04 February 2007


My Parallels Universe

Installed Parallels Desktop on the MacBook Pro yesterday. Only good things to report. The performance of Windows applications is sufficiently fast that I'll lose the Windows partition I was using with BootCamp.

Why? Why mess with Windows on a Mac OS? Because (1) there are still Mac apps that don't have Intel-based executables, like Photoshop Elements (of which I'm running an ancient version), and (2) there are still apps for which the Mac version sucks or for which converting to the Mac app involves waaaaaaay too much overhead, like Quicken. Booting to Windows to run Photoshop Elements was a pain in the ass, and running my old TP-22 to do Quicken was a pain in the ass. Now it's all local to the one box.

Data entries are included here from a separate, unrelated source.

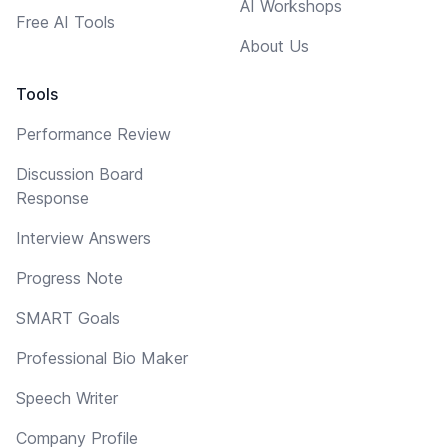
AI Workshops
Free AI Tools
About Us
Tools
Performance Review
Discussion Board
Response
Interview Answers
Progress Note
SMART Goals
Professional Bio Maker
Speech Writer
Company Profile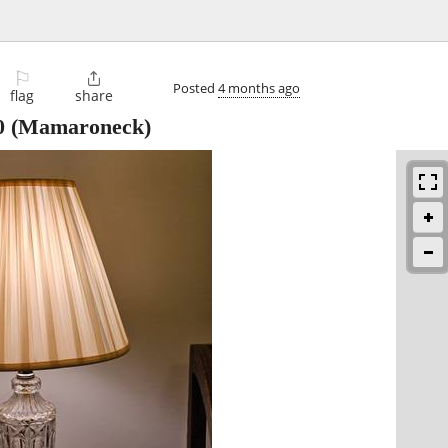
⚐

Posted
4 months ago
flag
share
0
(Mamaroneck)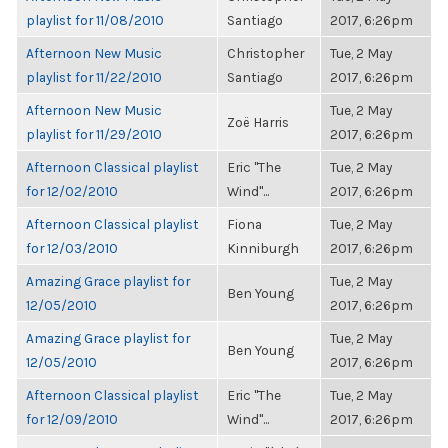
playlist for 11/08/2010
Santiago
2017, 6:26pm
Afternoon New Music
Christopher
Tue, 2 May
playlist for 11/22/2010
Santiago
2017, 6:26pm
Afternoon New Music
Tue, 2 May
Zoë Harris
playlist for 11/29/2010
2017, 6:26pm
Afternoon Classical playlist
Eric "The
Tue, 2 May
for 12/02/2010
Wind"...
2017, 6:26pm
Afternoon Classical playlist
Fiona
Tue, 2 May
for 12/03/2010
Kinniburgh
2017, 6:26pm
Amazing Grace playlist for
Tue, 2 May
Ben Young
12/05/2010
2017, 6:26pm
Amazing Grace playlist for
Tue, 2 May
Ben Young
12/05/2010
2017, 6:26pm
Afternoon Classical playlist
Eric "The
Tue, 2 May
for 12/09/2010
Wind"...
2017, 6:26pm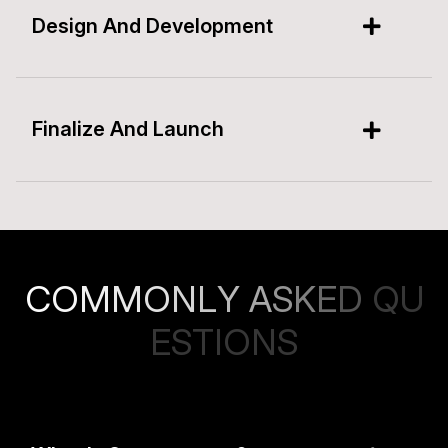
Design And Development
Finalize And Launch
C
O
M
M
O
N
L
Y
A
S
K
E
D
Q
U
E
S
T
I
O
N
S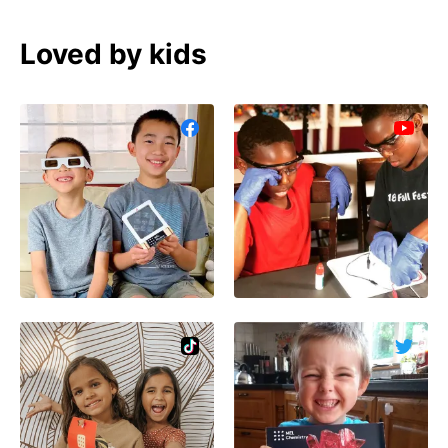
Loved by kids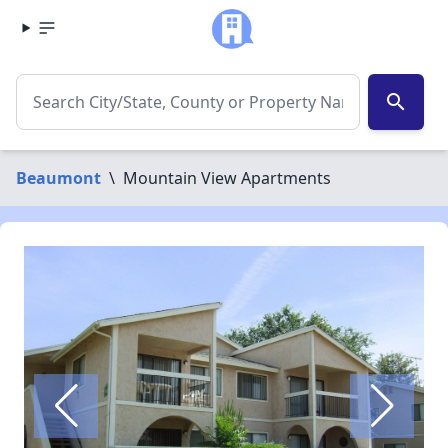
search
Beaumont
\
Mountain View Apartments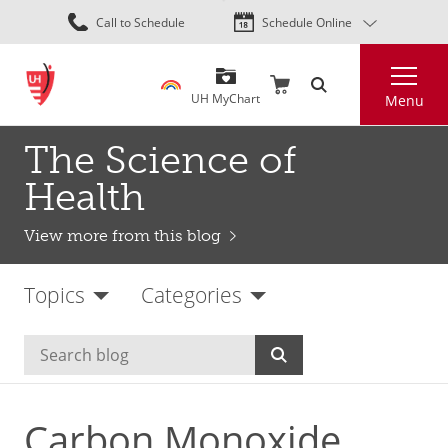
Skip
Call to Schedule
Schedule Online
to
main
Search
content
UH MyChart
Menu
The Science of
Health
View more from this blog
Topics
Categories
Carbon Monoxide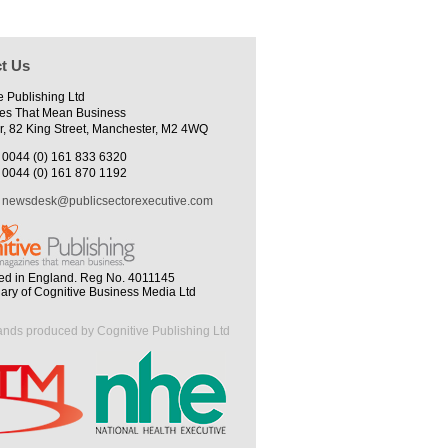
t Us
e Publishing Ltd
es That Mean Business
r, 82 King Street, Manchester, M2 4WQ
0044 (0) 161 833 6320
0044 (0) 161 870 1192
newsdesk@publicsectorexecutive.com
ed in England. Reg No. 4011145
iary of Cognitive Business Media Ltd
ands produced by Cognitive Publishing Ltd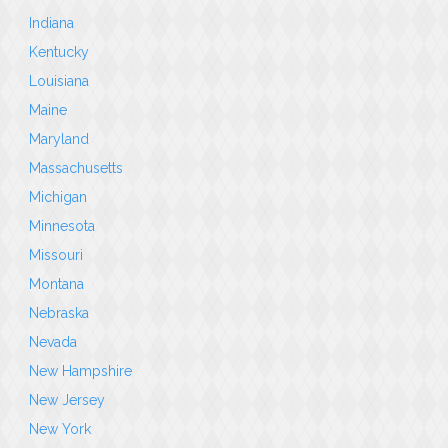
Indiana
Kentucky
Louisiana
Maine
Maryland
Massachusetts
Michigan
Minnesota
Missouri
Montana
Nebraska
Nevada
New Hampshire
New Jersey
New York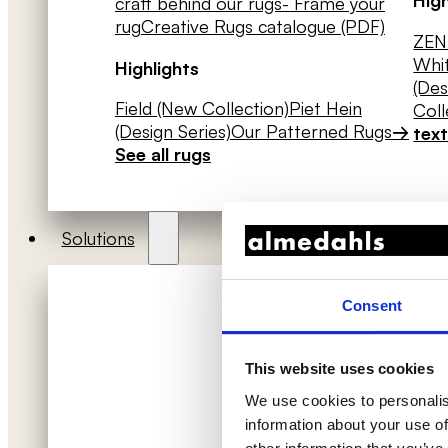
craft behind our rugs
- Frame your
rug
Creative Rugs catalogue (PDF)
ZEN 
Whit
Highlights
(Des
Field (New Collection)
Piet Hein
Coll
(Design Series)
Our Patterned Rugs
→
text
See all rugs
Solutions
Consent
This website uses cookies
We use cookies to personalis
information about your use of
Acoustic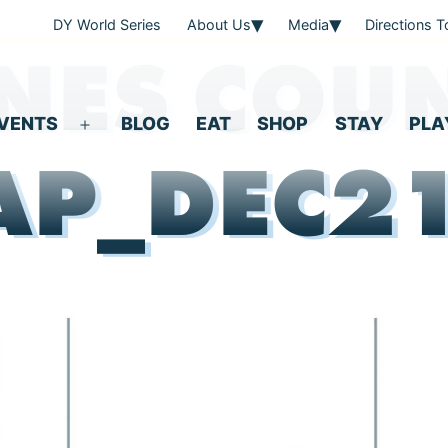
DY World Series
About Us
Media
Directions 
NES COU
VENTS
BLOG
EAT
SHOP
STAY
PLA
Open
P_DEC2
menu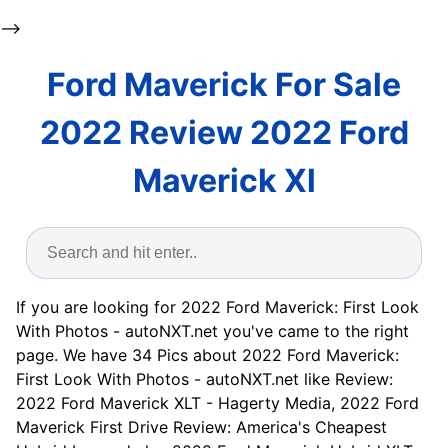
-->
Ford Maverick For Sale
2022 Review 2022 Ford
Maverick Xl
If you are looking for 2022 Ford Maverick: First Look
With Photos - autoNXT.net you've came to the right
page. We have 34 Pics about 2022 Ford Maverick:
First Look With Photos - autoNXT.net like Review:
2022 Ford Maverick XLT - Hagerty Media, 2022 Ford
Maverick First Drive Review: America's Cheapest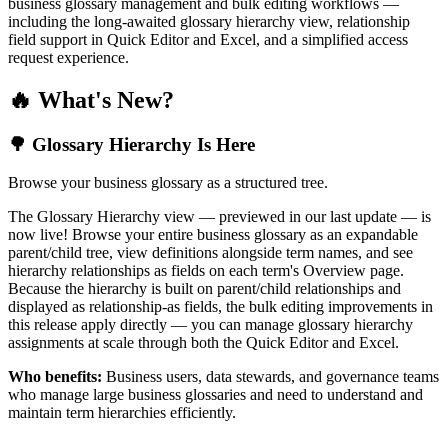
business glossary management and bulk editing workflows —
including the long-awaited glossary hierarchy view, relationship
field support in Quick Editor and Excel, and a simplified access
request experience.
🔥 What's New?
🌳 Glossary Hierarchy Is Here
Browse your business glossary as a structured tree.
The Glossary Hierarchy view — previewed in our last update — is
now live! Browse your entire business glossary as an expandable
parent/child tree, view definitions alongside term names, and see
hierarchy relationships as fields on each term's Overview page.
Because the hierarchy is built on parent/child relationships and
displayed as relationship-as fields, the bulk editing improvements in
this release apply directly — you can manage glossary hierarchy
assignments at scale through both the Quick Editor and Excel.
Who benefits:
Business users, data stewards, and governance teams
who manage large business glossaries and need to understand and
maintain term hierarchies efficiently.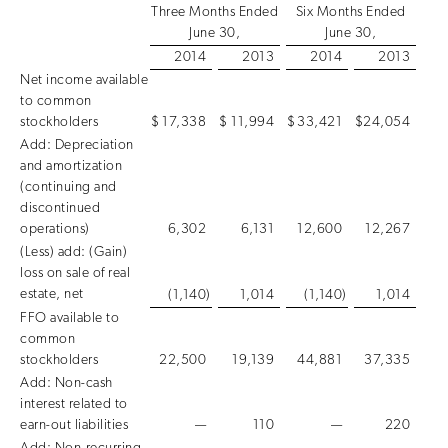
Three Months Ended
Six Months Ended
June 30,
June 30,
2014
2013
2014
2013
Net income available
to common
stockholders
$
17,338
$
11,994
$
33,421
$
24,054
Add: Depreciation
and amortization
(continuing and
discontinued
operations)
6,302
6,131
12,600
12,267
(Less) add: (Gain)
loss on sale of real
estate, net
(1,140
)
1,014
(1,140
)
1,014
FFO available to
common
stockholders
22,500
19,139
44,881
37,335
Add: Non-cash
interest related to
earn-out liabilities
—
110
—
220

I can't quite lose my Windows desktop machine at work: there are too many Windows network applications we use at school, and they're only accessible using Novell. I'd just about rather die than install intrusive invasive Novell on my laptop, even under Windows, so I'll live with dual hardware in that department for a while.

With Parallels Desktop installed, I can also play with various Linuxes on this same chunk of silicon. Very convenient. Again, the performance hit seems completely acceptable, given the abundance of processing power the Intel Macs have.

Update: Spoke too soon. Looks like I need to keep the BootCamp partition after all. Parallels yielded BSOD when trying to format USB drives. Hey, no problem. (An upside to using Parallels is that there's enough OS X intervention such that the hardware setting re: mouse operations work in Windows, unlike when the MacBook Pro boots Windows using BootCamp.)